1.) Bank of America’s Acquisition of Merrill Lynch
This article talks about the serious financial losses that Merrill Lynch incurred in the year 2007 to2008, amounting to $8.4 billion by running its business of subprime mortgages. The subprime mortgages turned out to be high risk as housing prices dropped and subprime securities lost value. In order to augment its losses, Merrill Lynch decided to sell $31 billion worth of subprime securities for pennies on a dollar. However, such management decision was doomed which impelled the company to start merger talks with Bank of America. Bank of America agreed to buy Merrill Lynch for $50.3 billion in stock of $29.00 per share. Then public admired the move of Bank of America to save Merrill Lynch from bankruptcy and was hailed as a “white knight”. However, the company incurred more losses after they paid their executives billions of dollars for their bonuses. This led to the filing of the Securities and Exchange Commission for withholding this material information from its shareholders. Such incident resulted to the resignation of the CEO, Mr. Kenneth Lewis.
2.) Wages of Failure: The Ethics of Executive Compensation
This article talks about the $3.5 billion bonuses that were given by Bank of America and Merrill Lynch to its employees and executives. The company claimed that such bonuses were paid not for performance but for the fees of the executives for carrying out a successful merger. It turned out that these executives were paid with government money. Bank of America initially consented to giving $5.8 billion of bonuses to Merrill Lynch executives, wherein 40 percent of it will go to Mr.

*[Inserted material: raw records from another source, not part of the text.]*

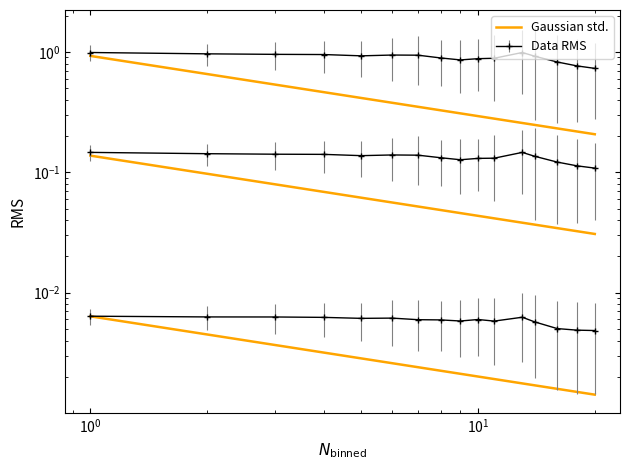

What is the sum of all values?

6.1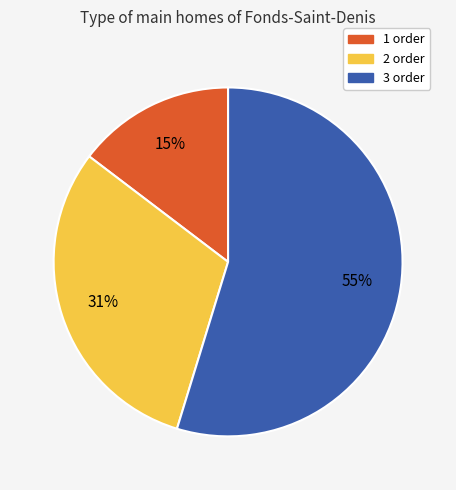

How many segments does this pie chart have?

3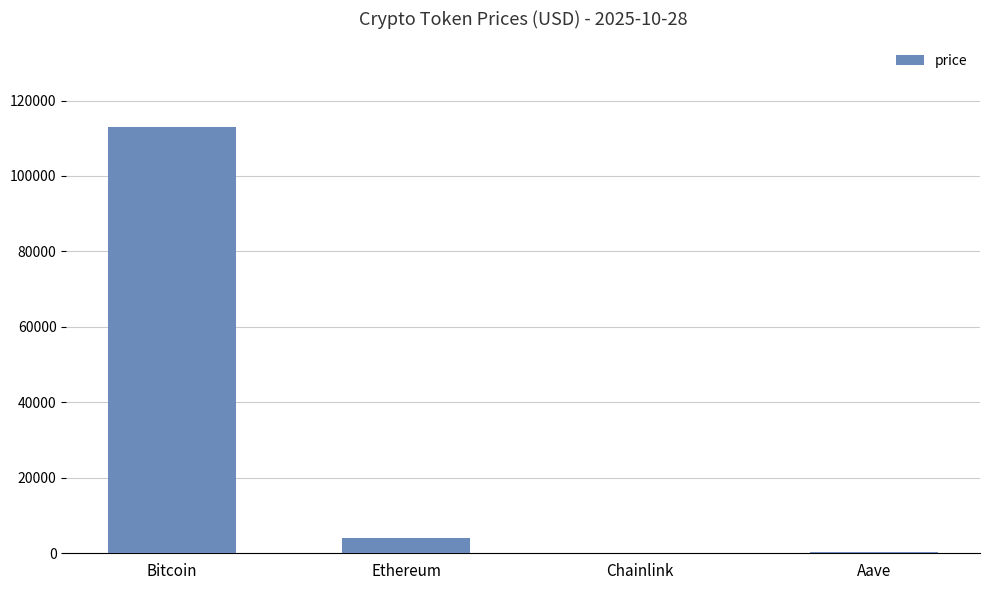

Between Chainlink and Ethereum, which is larger?

Ethereum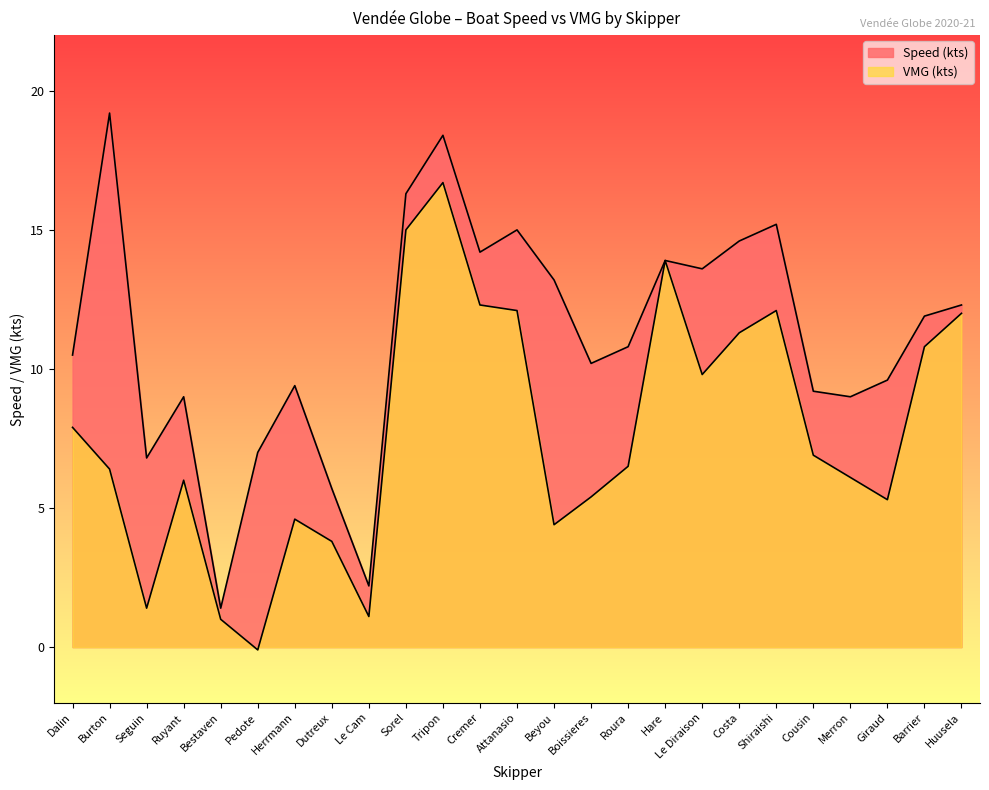

Does the chart display data point markers on the line(s)?

No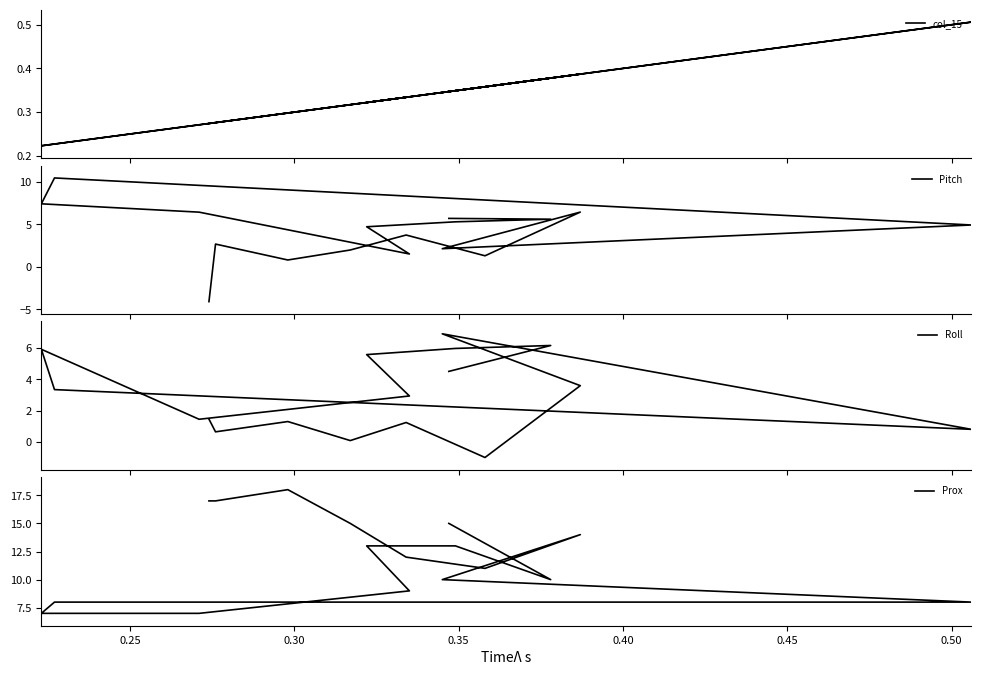

How many times do Roll and Pitch cross each other?

7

John Thain. It was agreed that 60 percent of the bonuses shall be in cash and 40 percent will be in stock. As a result, Merrill Lynch’s losses increase in the fourth quarter of 2008 due to these bonuses amounting to $3.5 billion. The information about the bonuses was exposed to the public. It was revealed that Mr. Thain was the sole decision maker in giving out bonuses to the employees. He resigned from his position as CEO and was blamed for the downfall of Merrill Lynch.
3.) Coca-Cola: The Entrepreneur Development Program
This article talks about the creation of Coca-Cola’s Southern African division of an Entrepreneur Development Program to help new entrepreneurs enter the supply chain and profit from new sustainable business ventures. The program aims to target the micro-entrepreneurs who are capable to enter the Coco-Cola value chain to give them the opportunity to earn profit for themselves. After the qualified entrepreneurs were chosen, they will have to undergo training in sales, customer service, forecasting, marketing and advertising. They were monitored based on their individual sales, profit levels and efficiency. The project was initially funded by Coca-Cola Southern Africa, but was later received additional funding from the Southern African government. The program resulted to 12,900 new jobs in the Coca-Cola system and 5,000 new outlets were created. At least 3,500 of the new outlets came from Southern Africa. Such project promoted sustainable means of economic support and reduce poverty rate within the community.